In recent years, the severe maltreatment of Filipino workers in the United Arab Emirates has forced the Department of Foreign Affairs in the Philippines to repatriate thousands of its citizens. Several of these individuals suffered abuse from their Dubai employers or were victims of human trafficking.

Household workers, who are usually female, make up 10% of Filipino migrant workers. Among female Filipino domestic workers, sexual abuse and mistreatment are unfortunately quite common. Due to the vulnerable financial and legal status of female Filipino domestic workers, this particular segment of migrant workers often experiences abuse. The Filipino government responded to this by repatriating such female workers from the United Arab Emirates.

Solutions for Overseas Filipino Workers

The Philippines Overseas Employment Administration (POEA) advocates for OFWs’ rights and addresses the concerns of the transnational community. The Overseas Workers Welfare Administration (OWWA) provides programs for migrant workers and aims to prevent potential abuse.

Filipino migrants in economically valuable positions can effectively produce a change for their community. Educated Filipino migrants make up over half of the Filipino migrant population in the United Arab Emirates. As such, they are economically essential to the country’s labor force. Approximately 47% of Filipinos have climbed the ladder to higher positions. These individuals are paving the way for a new rank of Filipino professionals to represent the OFW community.

Generous Filipino residents within the UAE work tirelessly to assist their fellow community members throughout the COVID-19 pandemic. Thanks to the service of caring individuals such as Dela Peña, unemployed Filipino workers still have resources to survive through the coronavirus pandemic and access to food through Dela Peña’s program, Ayuda.

Points of Resolution

Leaders of the United Arab Emirates often overlook the impact that OFWs have upon its economy.
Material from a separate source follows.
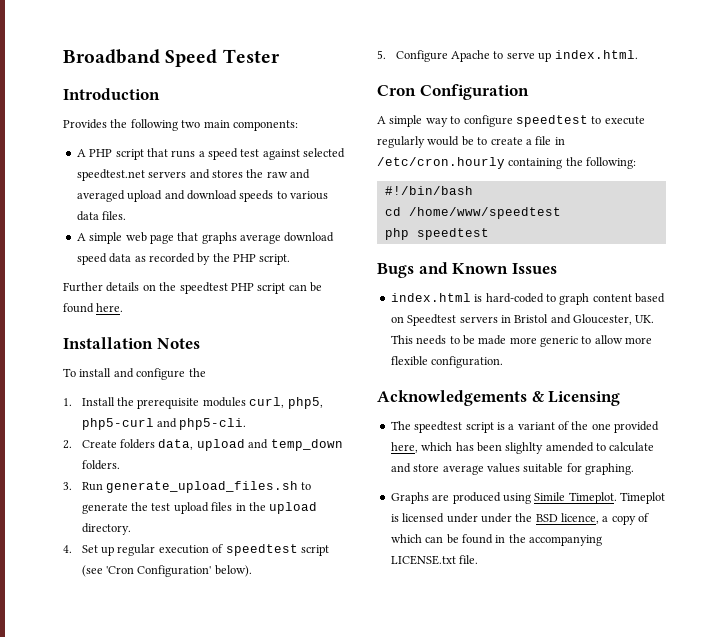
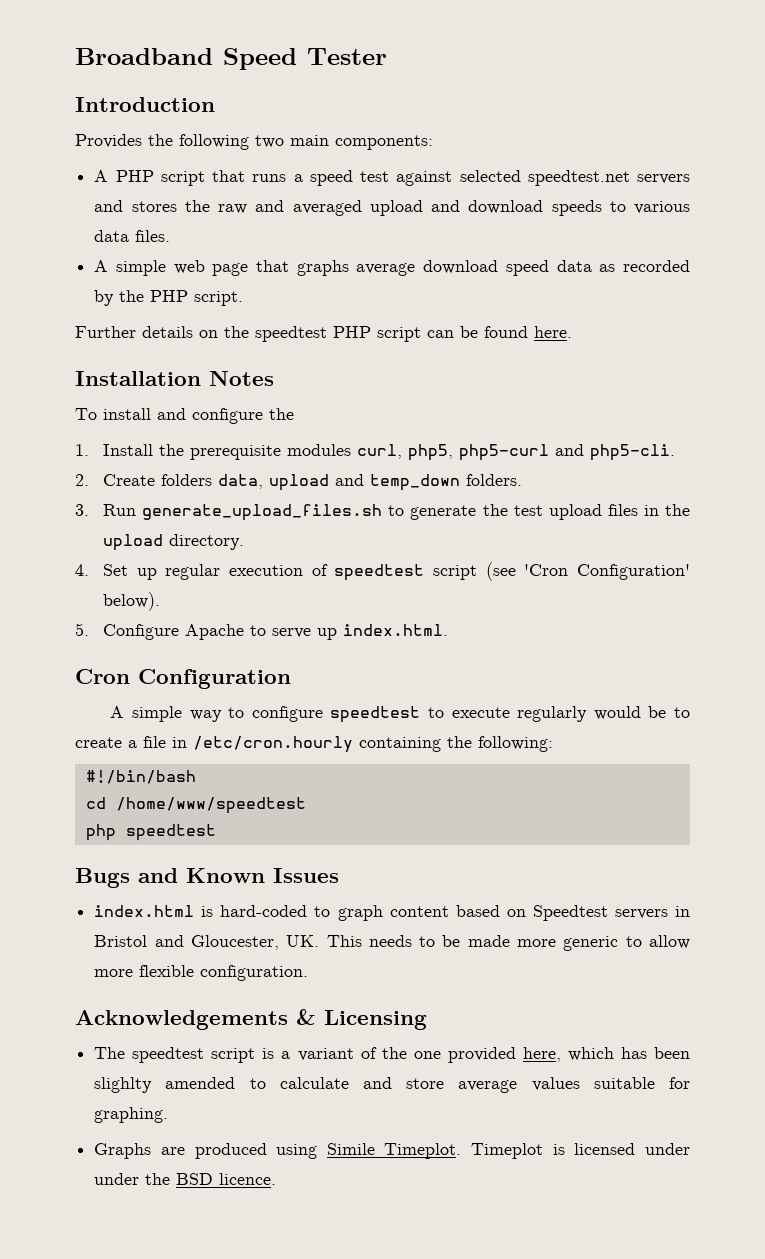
[561,513,650,525] [390,534,602,546] [390,555,479,565] licence, a copy of which can be found in the accompanying LICENSE.txt file. -> [219,1173,277,1185] licence.

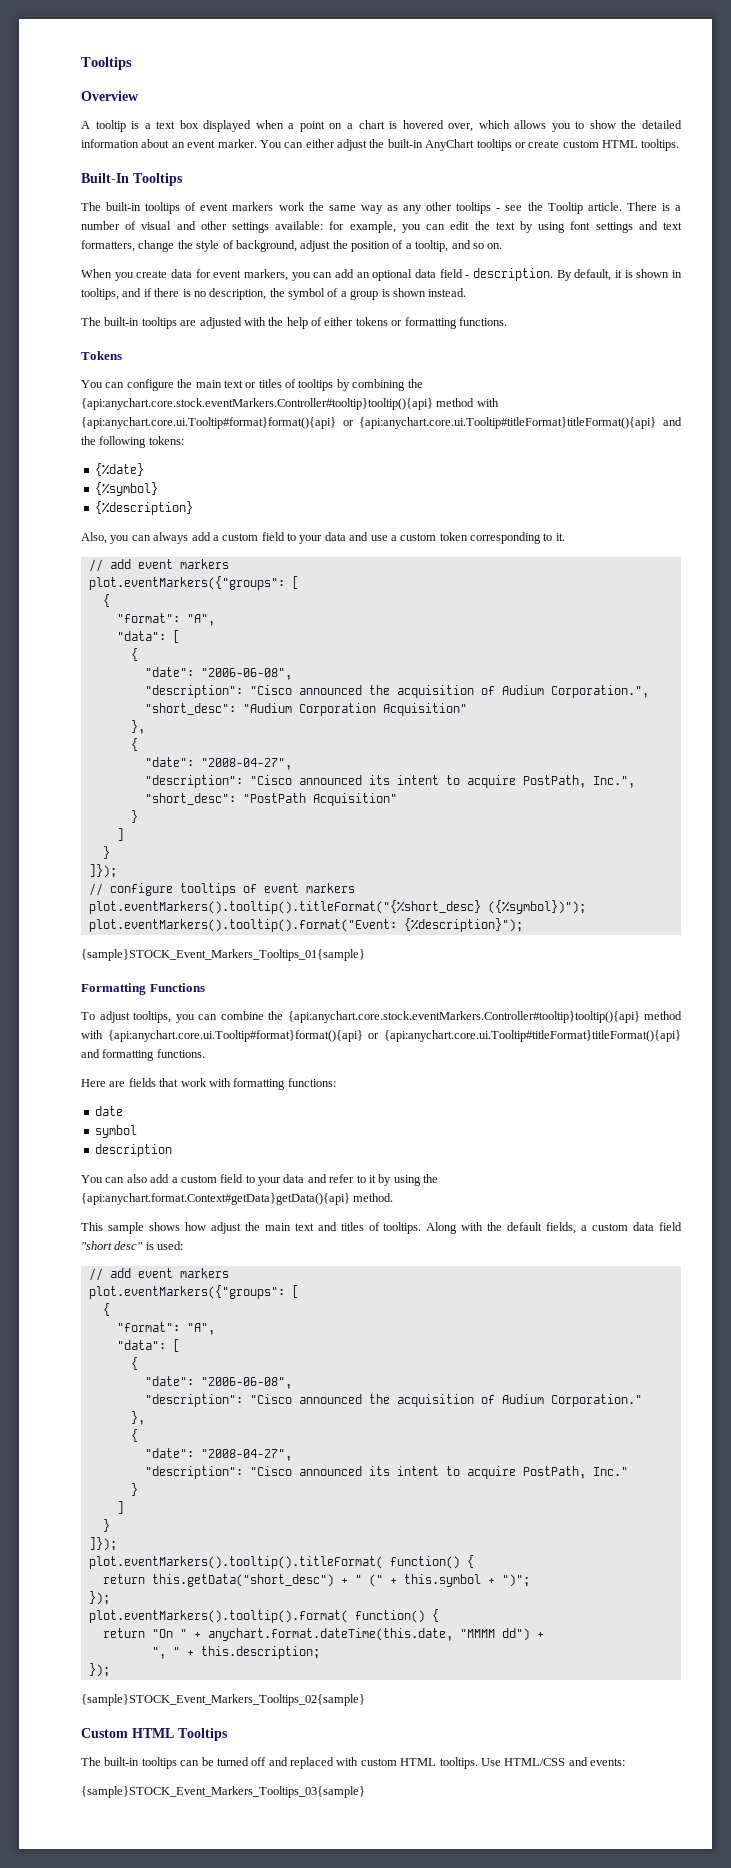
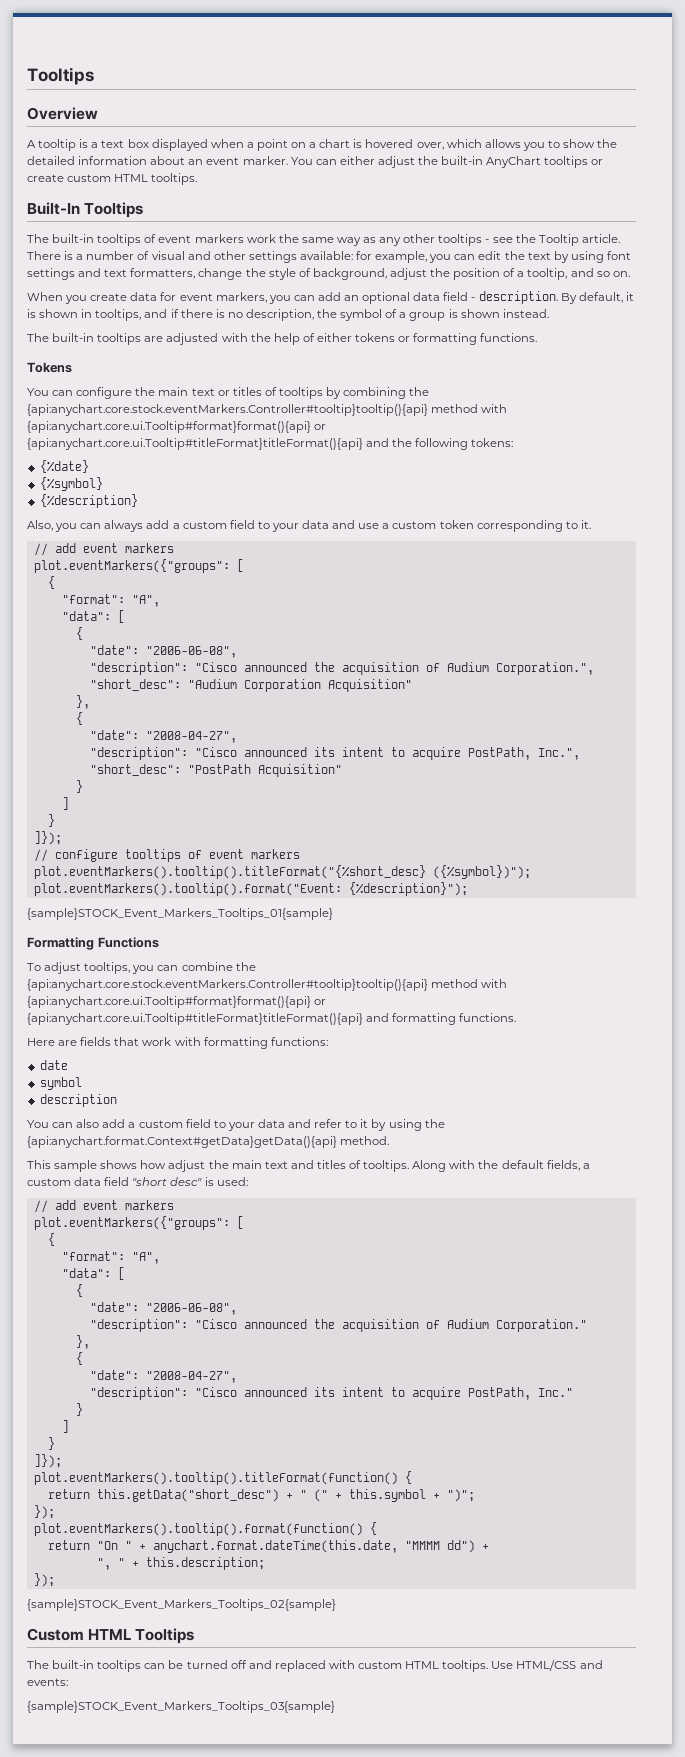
[88,1556,460,1569] plot.eventMarkers().tooltip().titleFormat( function() -> [33,1472,398,1485] plot.eventMarkers().tooltip().titleFormat(function()
[88,1610,425,1623] plot.eventMarkers().tooltip().format( function() -> [33,1523,363,1536] plot.eventMarkers().tooltip().format(function()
However, migrant workers have been pivotal to the growth and industry of Dubai and the nation as a whole. With this in mind, the UAE will hopefully recognize the importance of the OFWs and establish laws to uphold their rights. Supporting and encouraging the Overseas Filipino Workers in their endeavors will not only erase the need for their repatriation back to the Philippines but will further strengthen the economy of the migrants’ new home.